Manipulation and persuasion • Since 2000, the role of manipulation in the ‘manipulation/persuasion’ continuum is increasing with the monopolization of the most important resources of ideological power; • no objective (critical) analysis of governmental policies in TV programs; • authorities deliberately conceal information about the decision-making process and key political nominations; • positive economic trends are evidently exaggerated
III. EFFECTIVENESS OF POWER: two dimensions • 1. An actor’s ability to achieve the submission (compliance) of another actor (effectiveness of the very power relation). • 2. An actor’s ability to achieve a desired result (effectiveness of management).
Effectiveness of power • In relationships with a political opposition, business elite, regional elites the power of the governing elite seems effective. • It can successfully initiate strategic political decisions in the Duma, block any policy alternatives, use instruments of coercion for threatening an opposition and control flows of information.

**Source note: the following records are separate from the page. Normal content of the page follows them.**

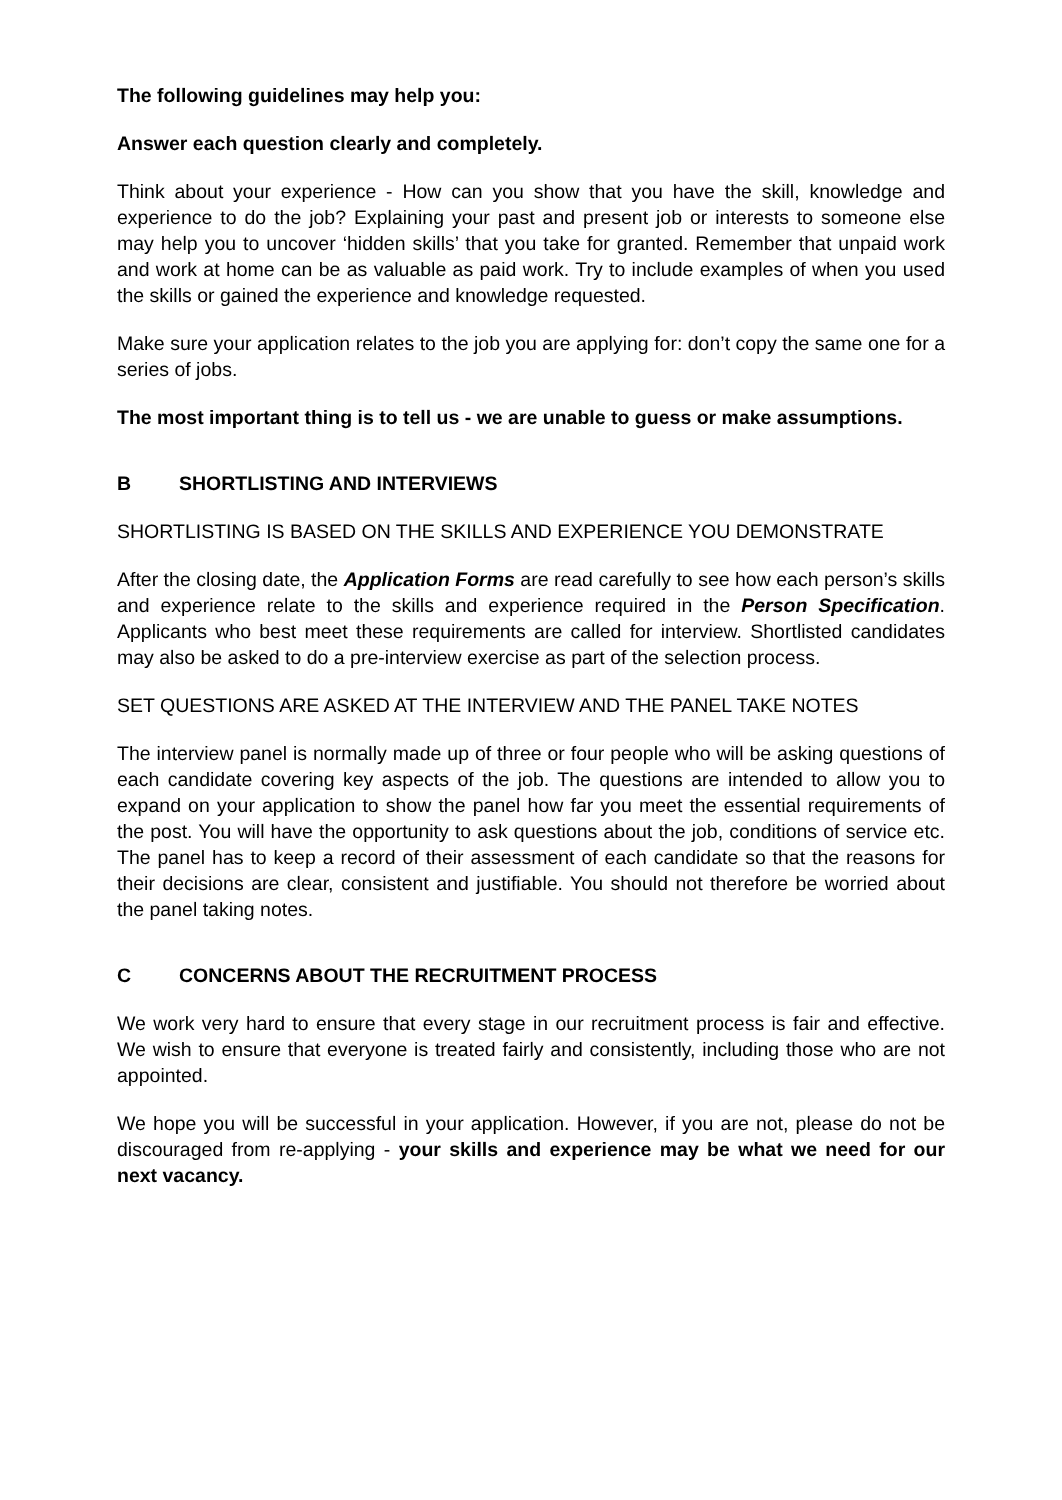The following guidelines may help you:
Answer each question clearly and completely.
Think about your experience - How can you show that you have the skill, knowledge and experience to do the job? Explaining your past and present job or interests to someone else may help you to uncover ‘hidden skills’ that you take for granted. Remember that unpaid work and work at home can be as valuable as paid work. Try to include examples of when you used the skills or gained the experience and knowledge requested.
Make sure your application relates to the job you are applying for: don’t copy the same one for a series of jobs.
The most important thing is to tell us - we are unable to guess or make assumptions.
B SHORTLISTING AND INTERVIEWS
SHORTLISTING IS BASED ON THE SKILLS AND EXPERIENCE YOU DEMONSTRATE
After the closing date, the Application Forms are read carefully to see how each person’s skills and experience relate to the skills and experience required in the Person Specification. Applicants who best meet these requirements are called for interview. Shortlisted candidates may also be asked to do a pre-interview exercise as part of the selection process.
SET QUESTIONS ARE ASKED AT THE INTERVIEW AND THE PANEL TAKE NOTES
The interview panel is normally made up of three or four people who will be asking questions of each candidate covering key aspects of the job. The questions are intended to allow you to expand on your application to show the panel how far you meet the essential requirements of the post. You will have the opportunity to ask questions about the job, conditions of service etc. The panel has to keep a record of their assessment of each candidate so that the reasons for their decisions are clear, consistent and justifiable. You should not therefore be worried about the panel taking notes.
C CONCERNS ABOUT THE RECRUITMENT PROCESS
We work very hard to ensure that every stage in our recruitment process is fair and effective. We wish to ensure that everyone is treated fairly and consistently, including those who are not appointed.
We hope you will be successful in your application. However, if you are not, please do not be discouraged from re-applying - your skills and experience may be what we need for our next vacancy.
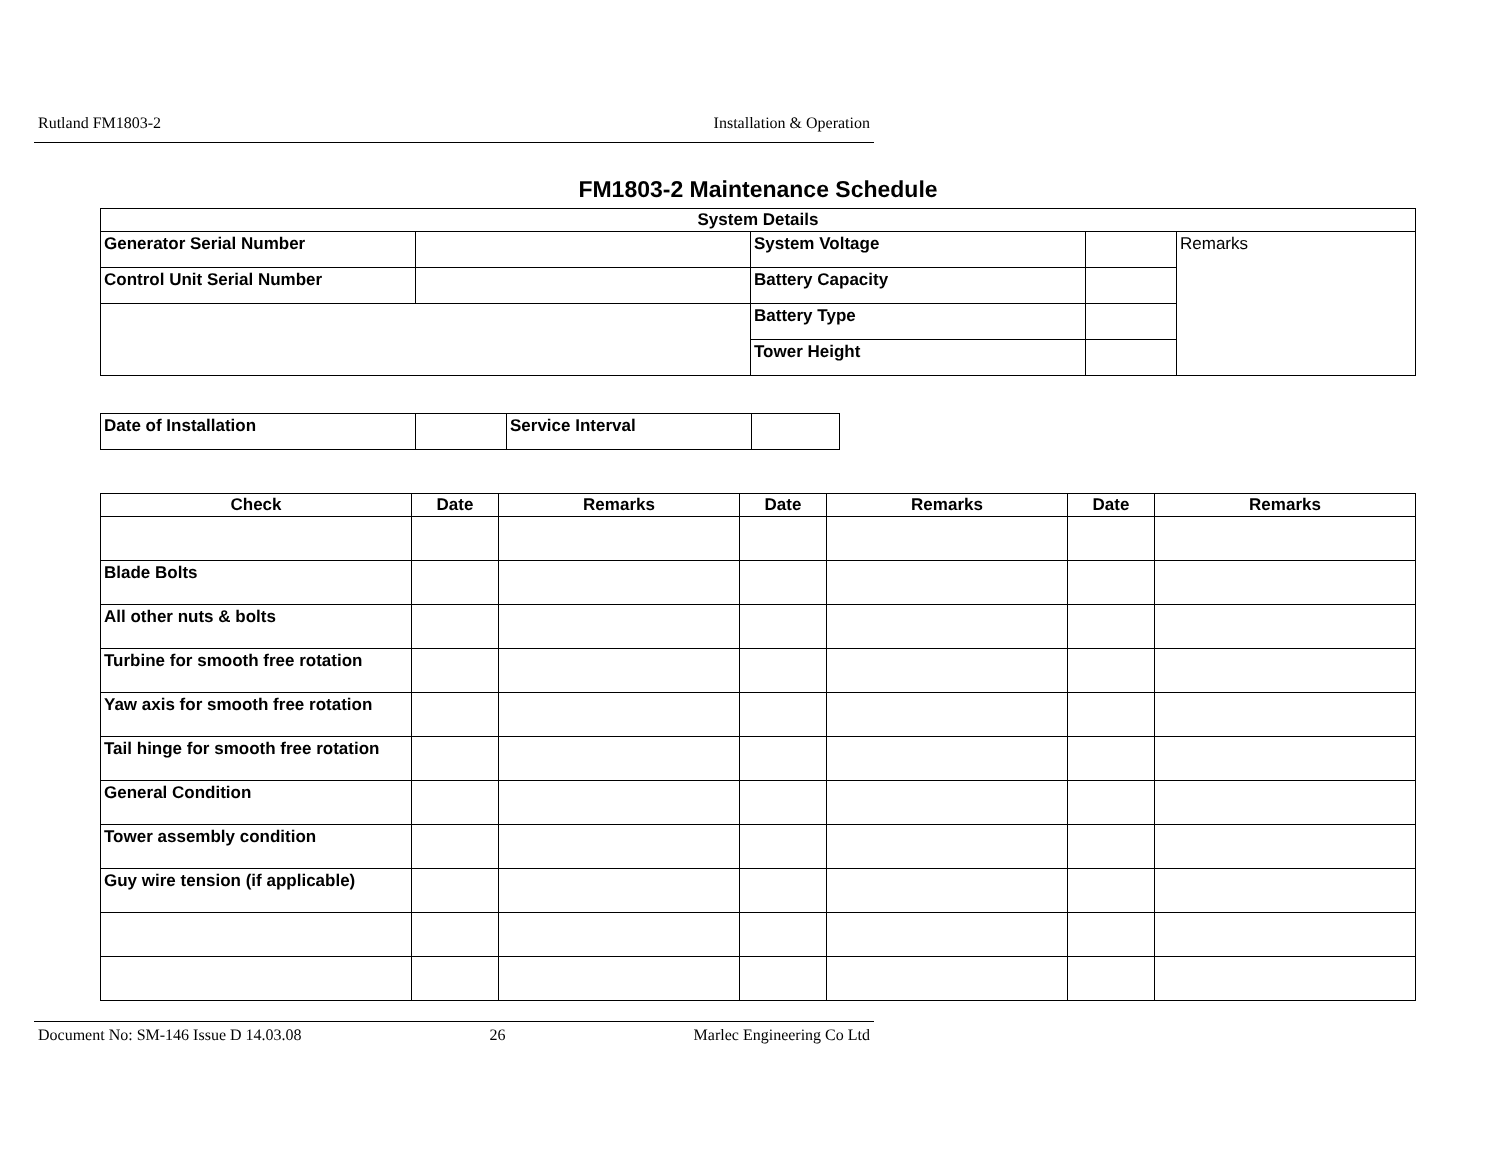Rutland FM1803-2 Installation & Operation
FM1803-2 Maintenance Schedule
| System Details | | | | |
| --- | --- | --- | --- | --- |
| Generator Serial Number | | System Voltage | | Remarks |
| Control Unit Serial Number | | Battery Capacity | | |
| | | Battery Type | | |
| | | Tower Height | | |
| Date of Installation | | Service Interval | |
| Check | Date | Remarks | Date | Remarks | Date | Remarks |
| --- | --- | --- | --- | --- | --- | --- |
| Blade Bolts | | | | | | |
| All other nuts & bolts | | | | | | |
| Turbine for smooth free rotation | | | | | | |
| Yaw axis for smooth free rotation | | | | | | |
| Tail hinge for smooth free rotation | | | | | | |
| General Condition | | | | | | |
| Tower assembly condition | | | | | | |
| Guy wire tension (if applicable) | | | | | | |
Document No: SM-146 Issue D 14.03.08 26 Marlec Engineering Co Ltd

Effectiveness of state institutions • Since 2000 the Russian state has become much more effective and functional than it was in the 1990s. • However, in many cases the state does not properly fulfill its functions (e.g. securing civil rights and liberties, collecting taxes, law enforcement, eradicating organized crime, etc.); the state often fails to carry out its own decisions and enforce laws.
ineffectiveness of government • As an instrument of bureaucratic domination over other social groups, the modern Russian state is quite effective: it is able to reproduce the monopoly power of the administrative class. • But the state is ineffective in achieving public goals; attempts by the regime to strengthen the ‘power vertical’ do not actually make the state (substantially) better from this particular point of view. • So there is an inherent contradiction (incongruence) between strengthening the state as an instrument of domination and the state as the instrument of effective government for the benefit of the people.
Conclusion • The administrative class is the dominant actor in contemporary Russian society • The configuration of power forms corresponds to the bureaucratic nature of domination. • the modern system of power in Russia is simultaneously effective and ineffective. • It successfully reproduces power over which has not yet become power to.